Based on current business trends and production schedules for fiscal 2020, GBRX believes:

• Deliveries will be around 26,000-28,000 units, including Greenbrier-Maxion (Brazil), which will account for approximately 2,000 units.

• Revenue will be approximately $3.5 billion.

• Diluted EPS of $2.60-$3.00, excluding approximately $20-$25 million of pre-tax integration and acquisition-related expenses from the ARI acquisition.

Cowen Insight

“FY20 EPS guidance of $2.60-$3.00 is below our and consensus estimates of $3.75 and $3.41, respectively,” according to Cowen and Company analysts Jason H. Seidl (Managing Director and Railway Age Wall Street Contributing Editor), Matt Elkott and Adam Kramer. “Fiscal 4Q19 results are a top-to-bottom miss to our and Street estimates.
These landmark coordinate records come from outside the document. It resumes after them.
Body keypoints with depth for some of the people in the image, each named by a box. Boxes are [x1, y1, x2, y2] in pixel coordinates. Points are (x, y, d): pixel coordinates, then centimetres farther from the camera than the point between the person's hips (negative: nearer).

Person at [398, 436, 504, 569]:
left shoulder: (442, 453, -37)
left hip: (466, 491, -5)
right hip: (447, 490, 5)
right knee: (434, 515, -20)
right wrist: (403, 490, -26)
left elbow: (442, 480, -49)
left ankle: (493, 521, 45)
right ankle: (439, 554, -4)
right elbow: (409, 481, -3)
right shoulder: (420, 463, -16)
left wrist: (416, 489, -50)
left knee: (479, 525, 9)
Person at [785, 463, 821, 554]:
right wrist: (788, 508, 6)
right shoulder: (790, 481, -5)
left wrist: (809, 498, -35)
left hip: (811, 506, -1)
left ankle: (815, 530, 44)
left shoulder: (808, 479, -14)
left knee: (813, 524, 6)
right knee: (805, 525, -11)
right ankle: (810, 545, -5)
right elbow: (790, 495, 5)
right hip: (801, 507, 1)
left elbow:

While the light results and guidance come amid well-documented weak freight conditions, we believe the stock will experience volatility and could come under pressure near-term following a nearly 50% run since late August.”

“GBRX provided FY20 production guidance of 26K-28K railcars, including 2K for Brazil’s Greenbrier-Maxion,” the analysts noted. “This compares to our estimate of 27.95K units. The company projects $3.5 billion in revenue, compared to our and Street expectations of $3.7 billion and $2.9 billion, respectively. EPS is expected to be $2.60-$3.00, compared to our and consensus estimates of $3.75 and $3.41, respectively.”

“Fiscal 4Q19 EPS was $1.31, below our and Street estimates of $1.45 and $1.38, respectively,” they said. “This brought the full-year EPS to $2.87, below our and consensus estimates of $3.10 and $3.04, respectively, and below the company’s twice-lowered guidance (latest FY19 guidance of $2.95-$3.15 was issued on July 2). Fiscal 4Q19 adjusted EBITDA was $109.4 million, compared to our and consensus estimates of $115.8 million and $115.9 million, respectively. Revenue was $914.2 million, also below our and Street expectations of $998.5 million and $959.9 million, respectively. The gross margin was solid at 14.6%, compared to our estimate of 14.3% and consensus of 15.0%.

“Fiscal 4Q19 orders and deliveries of 4,900 units and 7,300 units were solid, but below our estimates of 6,550 units and 7,600 units, respectively.”